Not a *small* matter of engineering.
Note: SmartCopy is able to copy photos, but this is turned off by default because you need to be sure you have the copyright permissions needed for the photo you are copying.
Yes, the process I thought about must be interactive (and probably pausable and resumable), but still it would be much more automatic than the currently available options.
Every time a matched profiles are merged the process may propose to merge the surrounding area using the same mechanism which is already working when merging two profiles of Geni tree - you may drag and drop the appropriate profiles one over another to link them. Of course if some of surrounding profiles are already matched, they would start in a linked state.
I think that the process at start may create the hidden profiles, visible only to the user himself and possibly for his collaborators (not appearing for example in the Geni search for other users). After the user (or collaborators) will go through all the matches and merge or deny the match, all remaining profiles from this import will be made unhidden. If the user will not end the process of merging or denying matches, after some time of inactivity the hidden profiles will be deleted. Some problems may occur if two or more users will try to make an import regarding the same part of the big tree. I think that the best resolution would be to encourage them to collaborate or in case they will decide against it, to block the possibility of ending their import processes simultaneously - so if one of them will end his import, others will need to wait for tree matches being recalculated with their hidden profiles and then they must merge or deny the matches with the new profiles to avoid the situation when the simultaneous import creates several duplicates of a profile which previously was not in the Geni.

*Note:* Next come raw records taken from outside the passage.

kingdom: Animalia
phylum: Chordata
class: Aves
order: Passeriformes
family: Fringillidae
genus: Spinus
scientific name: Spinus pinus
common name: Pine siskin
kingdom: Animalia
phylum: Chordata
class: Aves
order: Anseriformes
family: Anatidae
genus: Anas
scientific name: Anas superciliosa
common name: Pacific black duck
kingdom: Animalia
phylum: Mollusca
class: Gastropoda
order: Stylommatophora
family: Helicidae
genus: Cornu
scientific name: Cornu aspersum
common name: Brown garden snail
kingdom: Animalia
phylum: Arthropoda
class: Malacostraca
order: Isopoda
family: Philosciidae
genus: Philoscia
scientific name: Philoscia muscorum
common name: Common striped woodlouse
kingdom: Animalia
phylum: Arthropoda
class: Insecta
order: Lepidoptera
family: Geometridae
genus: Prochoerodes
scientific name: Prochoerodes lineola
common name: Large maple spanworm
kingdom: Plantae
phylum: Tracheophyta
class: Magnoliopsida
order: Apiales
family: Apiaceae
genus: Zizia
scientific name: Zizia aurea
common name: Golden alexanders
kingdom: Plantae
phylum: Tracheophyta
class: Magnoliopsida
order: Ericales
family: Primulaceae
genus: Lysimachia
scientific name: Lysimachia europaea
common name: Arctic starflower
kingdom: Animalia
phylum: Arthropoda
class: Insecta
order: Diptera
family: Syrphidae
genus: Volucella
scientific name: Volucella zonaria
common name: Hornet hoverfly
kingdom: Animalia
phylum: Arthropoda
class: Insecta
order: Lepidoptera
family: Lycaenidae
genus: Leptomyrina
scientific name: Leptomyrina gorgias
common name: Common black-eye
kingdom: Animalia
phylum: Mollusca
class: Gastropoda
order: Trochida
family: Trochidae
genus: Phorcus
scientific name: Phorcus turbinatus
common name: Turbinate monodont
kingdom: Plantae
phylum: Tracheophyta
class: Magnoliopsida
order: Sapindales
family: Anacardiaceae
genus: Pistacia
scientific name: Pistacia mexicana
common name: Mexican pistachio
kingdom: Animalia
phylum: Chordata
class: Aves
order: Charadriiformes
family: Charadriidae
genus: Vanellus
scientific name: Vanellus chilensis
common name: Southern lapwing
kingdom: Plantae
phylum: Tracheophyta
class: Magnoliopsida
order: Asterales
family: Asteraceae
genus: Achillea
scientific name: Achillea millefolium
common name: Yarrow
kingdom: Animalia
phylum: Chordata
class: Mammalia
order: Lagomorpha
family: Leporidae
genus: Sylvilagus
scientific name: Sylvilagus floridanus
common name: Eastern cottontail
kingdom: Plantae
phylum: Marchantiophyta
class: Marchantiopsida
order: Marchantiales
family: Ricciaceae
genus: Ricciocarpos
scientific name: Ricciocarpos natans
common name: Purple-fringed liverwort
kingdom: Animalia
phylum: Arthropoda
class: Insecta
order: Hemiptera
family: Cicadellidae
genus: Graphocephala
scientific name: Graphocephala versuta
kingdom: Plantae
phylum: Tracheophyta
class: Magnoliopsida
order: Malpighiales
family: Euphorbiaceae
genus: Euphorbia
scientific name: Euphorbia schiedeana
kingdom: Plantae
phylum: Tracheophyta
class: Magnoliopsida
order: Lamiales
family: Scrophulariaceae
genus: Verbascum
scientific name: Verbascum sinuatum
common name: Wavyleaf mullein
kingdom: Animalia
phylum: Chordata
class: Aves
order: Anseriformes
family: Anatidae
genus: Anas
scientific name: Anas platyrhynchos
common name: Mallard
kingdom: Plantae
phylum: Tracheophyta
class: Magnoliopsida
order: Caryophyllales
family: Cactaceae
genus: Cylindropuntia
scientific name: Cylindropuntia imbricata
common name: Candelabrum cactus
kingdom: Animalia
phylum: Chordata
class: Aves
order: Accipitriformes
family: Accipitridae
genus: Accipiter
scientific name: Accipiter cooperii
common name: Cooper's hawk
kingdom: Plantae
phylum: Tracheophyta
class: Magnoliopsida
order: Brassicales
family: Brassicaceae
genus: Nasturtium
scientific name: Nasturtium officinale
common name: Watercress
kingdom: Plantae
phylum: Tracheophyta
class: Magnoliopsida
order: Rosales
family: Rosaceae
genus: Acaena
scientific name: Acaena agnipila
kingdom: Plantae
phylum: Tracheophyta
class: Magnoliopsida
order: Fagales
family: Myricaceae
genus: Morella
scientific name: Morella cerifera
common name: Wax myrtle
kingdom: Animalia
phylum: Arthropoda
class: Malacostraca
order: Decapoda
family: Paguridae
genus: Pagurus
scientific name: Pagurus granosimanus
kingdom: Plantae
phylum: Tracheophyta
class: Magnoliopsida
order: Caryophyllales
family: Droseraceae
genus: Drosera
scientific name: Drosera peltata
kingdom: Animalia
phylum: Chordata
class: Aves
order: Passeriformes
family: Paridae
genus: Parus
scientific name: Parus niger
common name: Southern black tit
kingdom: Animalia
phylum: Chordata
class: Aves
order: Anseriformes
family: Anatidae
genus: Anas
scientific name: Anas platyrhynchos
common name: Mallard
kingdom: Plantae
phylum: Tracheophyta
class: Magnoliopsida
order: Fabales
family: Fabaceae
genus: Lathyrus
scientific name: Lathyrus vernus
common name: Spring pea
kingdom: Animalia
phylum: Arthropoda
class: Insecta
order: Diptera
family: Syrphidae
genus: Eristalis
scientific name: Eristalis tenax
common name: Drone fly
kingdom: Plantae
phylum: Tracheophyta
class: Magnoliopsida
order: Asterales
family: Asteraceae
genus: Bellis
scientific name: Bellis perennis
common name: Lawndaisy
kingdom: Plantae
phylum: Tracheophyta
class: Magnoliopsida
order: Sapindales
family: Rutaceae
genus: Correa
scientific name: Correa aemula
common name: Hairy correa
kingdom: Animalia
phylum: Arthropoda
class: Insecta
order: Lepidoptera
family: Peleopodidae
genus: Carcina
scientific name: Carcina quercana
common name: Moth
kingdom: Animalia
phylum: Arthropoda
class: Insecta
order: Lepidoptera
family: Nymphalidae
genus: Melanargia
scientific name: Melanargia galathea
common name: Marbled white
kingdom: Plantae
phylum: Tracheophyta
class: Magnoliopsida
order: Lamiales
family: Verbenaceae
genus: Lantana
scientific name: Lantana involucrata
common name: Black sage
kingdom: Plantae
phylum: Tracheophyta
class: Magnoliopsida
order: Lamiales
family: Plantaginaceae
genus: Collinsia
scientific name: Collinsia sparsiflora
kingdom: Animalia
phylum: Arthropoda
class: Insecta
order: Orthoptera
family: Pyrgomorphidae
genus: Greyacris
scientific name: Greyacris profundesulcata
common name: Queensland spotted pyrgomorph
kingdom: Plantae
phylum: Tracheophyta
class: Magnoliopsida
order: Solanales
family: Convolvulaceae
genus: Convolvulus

Additionally I think it is possible to create some sort of links between myHeritage profiles and Geni profiles. Such links may be created either by confirming the match, or automatically during the import. Next time the process may smartly skip the already merged profiles unless something changed in data or they have new connections (children, parents, spouses, siblings).
I agree that it is not a easy task, but if the process will be designed in such way that it will use as much as it possible the already available features, it will save some work.